__Page excerpt__.

2014-11-13 Thread Doug Hellmann

On Nov 13, 2014, at 12:41 PM, Jeremy Stanley fu...@yuggoth.org wrote:

 On 2014-11-13 07:50:51 -0500 (-0500), Doug Hellmann wrote:
 [...]
 I do remember a comment at some point, and I’m not sure it was in
 this session, about using the per-project client libraries as
 “internal only” libraries when the new SDK matures enough that we
 can declare that the official external client library. That might
 solve the problem, since we could pin the version of the client
 libraries used, but it seems like a solution for the future rather
 than for this cycle.
 [...]
 
 Many of us have suggested this as a possible way out of the tangle
 in the past, though Monty was the one who raised it during that
 session. Basically the problem we have boils down to wanting to use
 these libraries as a stable internal communication mechanism within
 components of an OpenStack environment but also be able to support
 tenant users and application developers interacting with a broad
 variety of OpenStack releases through them, and that is a mostly
 unreconcilable difference. Having a user-facing SDK which talks to
 OpenStack APIs with broad version support, and a separate set of
 per-project communication libraries which can follow the integrated
 release cadence and maintain stable backport branches as needed,
 makes the problem much more tractable in the long term.

That makes sense. If we go that route, there is a good chance we will want to 
reconsider the decision to deprecate the apiclient and cliutils modules in the 
incubator, since there would still be good value in maintaining those as shared 
code for the internal client libraries.

__Given information__.
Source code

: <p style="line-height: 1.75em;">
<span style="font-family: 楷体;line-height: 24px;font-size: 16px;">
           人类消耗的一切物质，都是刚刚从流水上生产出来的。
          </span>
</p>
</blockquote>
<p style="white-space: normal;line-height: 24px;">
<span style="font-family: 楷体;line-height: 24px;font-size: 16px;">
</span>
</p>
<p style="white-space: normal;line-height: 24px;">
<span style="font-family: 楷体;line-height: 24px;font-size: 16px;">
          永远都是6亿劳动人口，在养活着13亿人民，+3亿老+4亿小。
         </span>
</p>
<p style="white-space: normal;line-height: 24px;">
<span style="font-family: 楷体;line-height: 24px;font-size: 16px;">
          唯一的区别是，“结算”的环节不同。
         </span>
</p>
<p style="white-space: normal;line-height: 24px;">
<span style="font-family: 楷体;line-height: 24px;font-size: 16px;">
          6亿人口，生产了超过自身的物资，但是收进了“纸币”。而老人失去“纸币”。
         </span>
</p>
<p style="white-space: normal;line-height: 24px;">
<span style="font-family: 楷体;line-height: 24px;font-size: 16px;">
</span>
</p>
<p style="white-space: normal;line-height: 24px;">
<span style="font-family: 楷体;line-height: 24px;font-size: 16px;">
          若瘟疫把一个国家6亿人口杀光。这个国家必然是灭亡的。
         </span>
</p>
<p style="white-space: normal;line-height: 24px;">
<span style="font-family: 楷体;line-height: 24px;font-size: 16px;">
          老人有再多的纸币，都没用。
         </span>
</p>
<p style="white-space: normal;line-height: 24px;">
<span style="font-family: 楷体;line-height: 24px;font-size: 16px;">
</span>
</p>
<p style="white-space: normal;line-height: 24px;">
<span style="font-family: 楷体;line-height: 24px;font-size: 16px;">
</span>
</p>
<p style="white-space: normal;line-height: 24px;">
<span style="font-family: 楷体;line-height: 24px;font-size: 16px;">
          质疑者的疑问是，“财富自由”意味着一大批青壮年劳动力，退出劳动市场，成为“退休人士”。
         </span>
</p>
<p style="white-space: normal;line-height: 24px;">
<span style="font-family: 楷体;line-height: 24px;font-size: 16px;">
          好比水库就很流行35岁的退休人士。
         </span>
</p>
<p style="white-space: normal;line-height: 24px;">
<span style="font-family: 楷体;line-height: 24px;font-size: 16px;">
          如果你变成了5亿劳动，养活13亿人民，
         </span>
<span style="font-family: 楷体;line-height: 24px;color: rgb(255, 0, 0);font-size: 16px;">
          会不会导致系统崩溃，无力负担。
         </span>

__Action item A__.
List every person named in the thread excerpt.
__Action item B__.
According to the thread excerpt, which two incubator modules might need their planned deprecation reconsidered?
__Action item C__.
From the thread excerpt, write out the passage starting with "Many of us have" and going on through "the long term.".

__Expected output A__.
Doug Hellmann, Jeremy Stanley, Monty

__Expected output B__.
The apiclient and cliutils modules.

__Expected output C__.
Many of us have suggested this as a possible way out of the tangle
 in the past, though Monty was the one who raised it during that
 session. Basically the problem we have boils down to wanting to use
 these libraries as a stable internal communication mechanism within
 components of an OpenStack environment but also be able to support
 tenant users and application developers interacting with a broad
 variety of OpenStack releases through them, and that is a mostly
 unreconcilable difference. Having a user-facing SDK which talks to
 OpenStack APIs with broad version support, and a separate set of
 per-project communication libraries which can follow the integrated
 release cadence and maintain stable backport branches as needed,
 makes the problem much more tractable in the long term.